• Brief:
The answer must be every line from the entries below that contains "malheureux".

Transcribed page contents
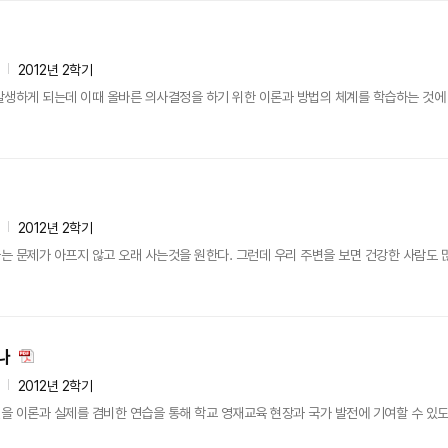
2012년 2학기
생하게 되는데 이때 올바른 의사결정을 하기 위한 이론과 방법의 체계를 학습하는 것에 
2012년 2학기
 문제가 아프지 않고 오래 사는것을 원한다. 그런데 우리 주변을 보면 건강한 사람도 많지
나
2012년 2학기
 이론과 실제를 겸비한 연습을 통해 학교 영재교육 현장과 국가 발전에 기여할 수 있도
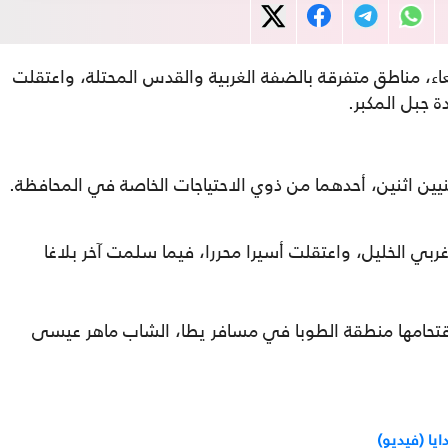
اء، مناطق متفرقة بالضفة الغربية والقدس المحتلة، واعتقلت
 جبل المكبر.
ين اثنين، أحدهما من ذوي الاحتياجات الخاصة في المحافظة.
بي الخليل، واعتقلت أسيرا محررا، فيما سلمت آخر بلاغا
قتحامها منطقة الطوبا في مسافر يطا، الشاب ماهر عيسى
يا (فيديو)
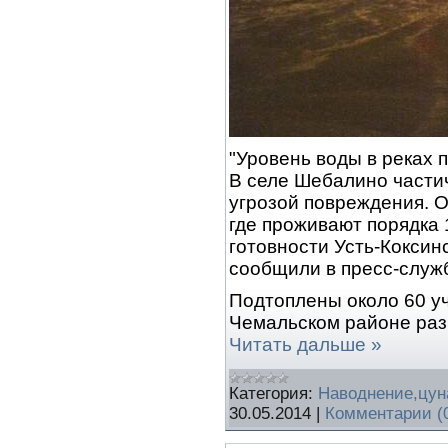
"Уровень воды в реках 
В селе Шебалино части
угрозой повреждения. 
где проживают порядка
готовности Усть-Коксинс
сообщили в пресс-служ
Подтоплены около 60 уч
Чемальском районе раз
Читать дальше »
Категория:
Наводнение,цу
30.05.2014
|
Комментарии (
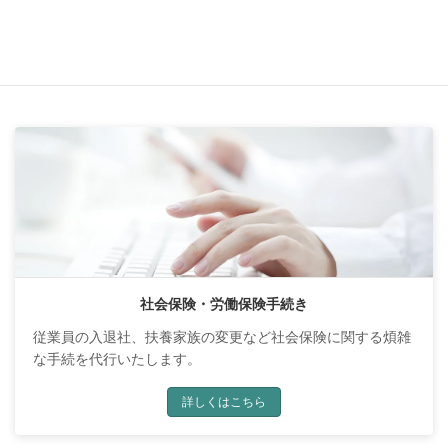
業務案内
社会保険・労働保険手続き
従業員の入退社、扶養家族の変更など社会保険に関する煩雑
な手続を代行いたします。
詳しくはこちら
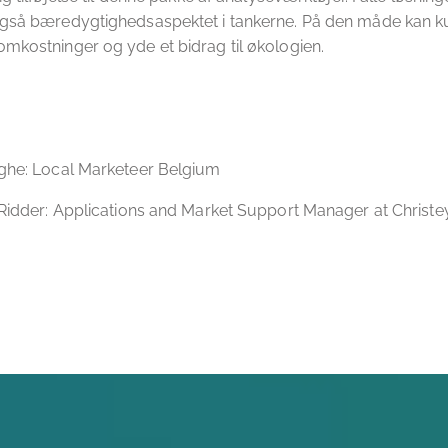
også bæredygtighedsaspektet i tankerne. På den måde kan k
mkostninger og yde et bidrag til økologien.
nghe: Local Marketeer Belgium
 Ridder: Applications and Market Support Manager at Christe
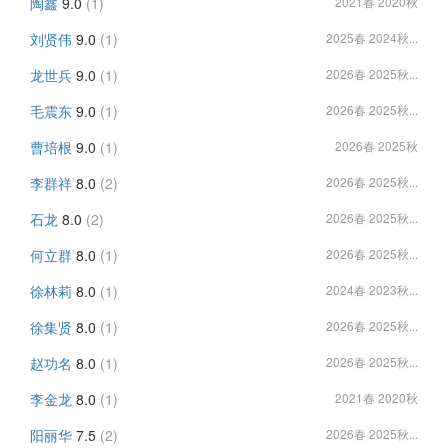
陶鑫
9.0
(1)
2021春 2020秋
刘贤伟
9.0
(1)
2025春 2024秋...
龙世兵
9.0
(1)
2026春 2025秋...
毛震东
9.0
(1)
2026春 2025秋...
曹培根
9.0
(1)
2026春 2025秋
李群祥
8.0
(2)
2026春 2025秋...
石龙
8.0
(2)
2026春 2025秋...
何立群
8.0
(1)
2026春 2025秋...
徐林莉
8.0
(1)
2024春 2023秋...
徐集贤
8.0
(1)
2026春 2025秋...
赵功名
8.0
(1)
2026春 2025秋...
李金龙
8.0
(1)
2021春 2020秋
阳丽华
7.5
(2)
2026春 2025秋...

* * *

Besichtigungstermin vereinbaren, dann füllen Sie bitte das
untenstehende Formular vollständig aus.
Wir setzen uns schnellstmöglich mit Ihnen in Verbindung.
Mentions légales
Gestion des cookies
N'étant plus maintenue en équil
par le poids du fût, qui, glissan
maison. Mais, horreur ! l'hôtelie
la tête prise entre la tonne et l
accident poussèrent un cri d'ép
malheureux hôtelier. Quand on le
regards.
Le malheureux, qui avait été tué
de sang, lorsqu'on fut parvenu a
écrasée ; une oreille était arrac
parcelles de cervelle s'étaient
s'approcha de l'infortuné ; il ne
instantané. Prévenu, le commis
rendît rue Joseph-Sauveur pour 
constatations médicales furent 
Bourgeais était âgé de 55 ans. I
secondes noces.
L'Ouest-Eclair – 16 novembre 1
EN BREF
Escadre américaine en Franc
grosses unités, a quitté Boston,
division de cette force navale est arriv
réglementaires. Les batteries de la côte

• Output:
malheureux hôtelier. Quand on le
Le malheureux, qui avait été tué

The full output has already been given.